> [WRITTEN INSTRUCTION]
Copy every line of the listing below word for word, and leave the pictures out.

....

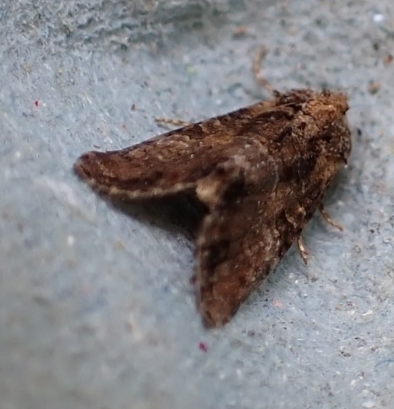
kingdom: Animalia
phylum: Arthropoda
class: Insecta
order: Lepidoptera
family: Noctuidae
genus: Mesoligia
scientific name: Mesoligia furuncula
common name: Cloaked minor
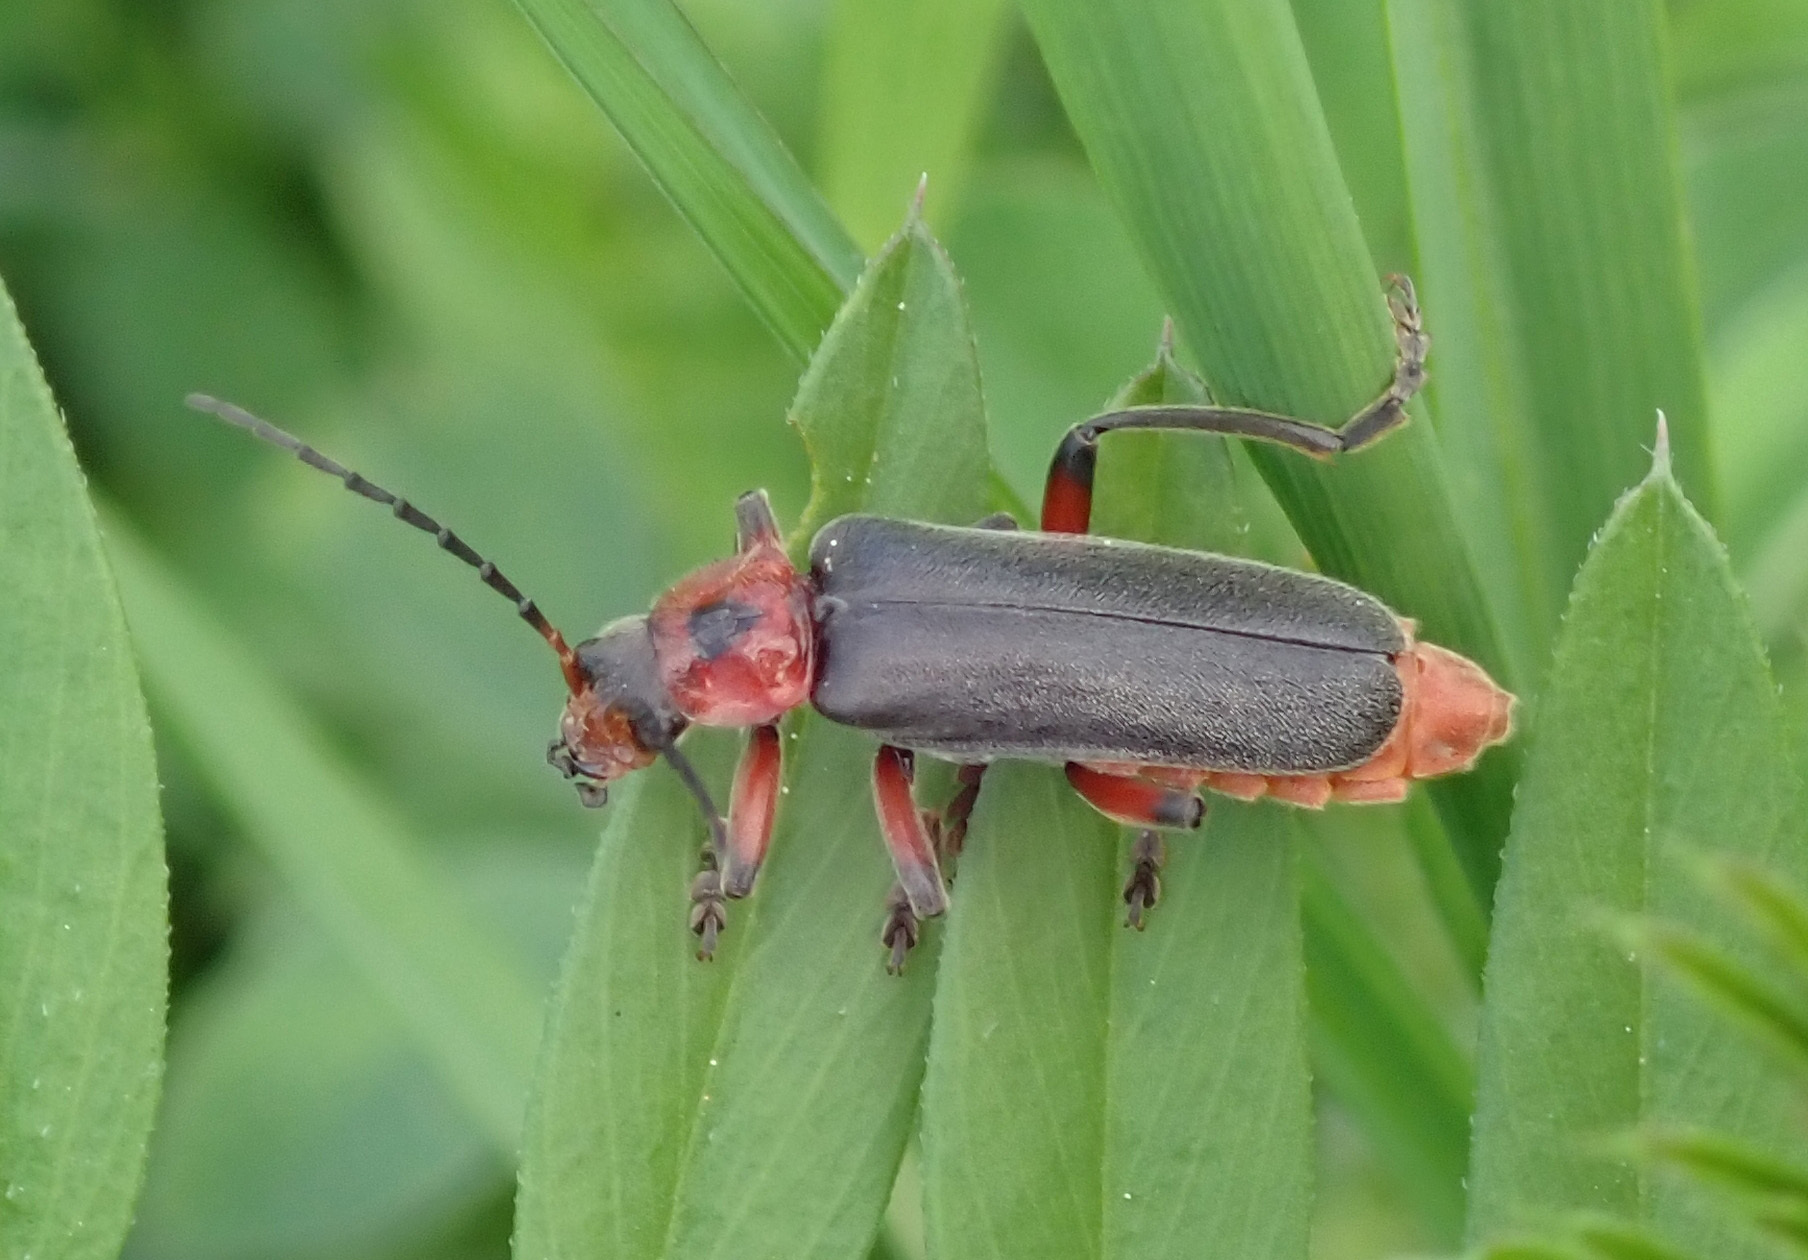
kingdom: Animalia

....

> [RESULT OF THE EXERCISE]
kingdom: Animalia
phylum: Arthropoda
class: Insecta
order: Lepidoptera
family: Noctuidae
genus: Mesoligia
scientific name: Mesoligia furuncula
common name: Cloaked minor
kingdom: Animalia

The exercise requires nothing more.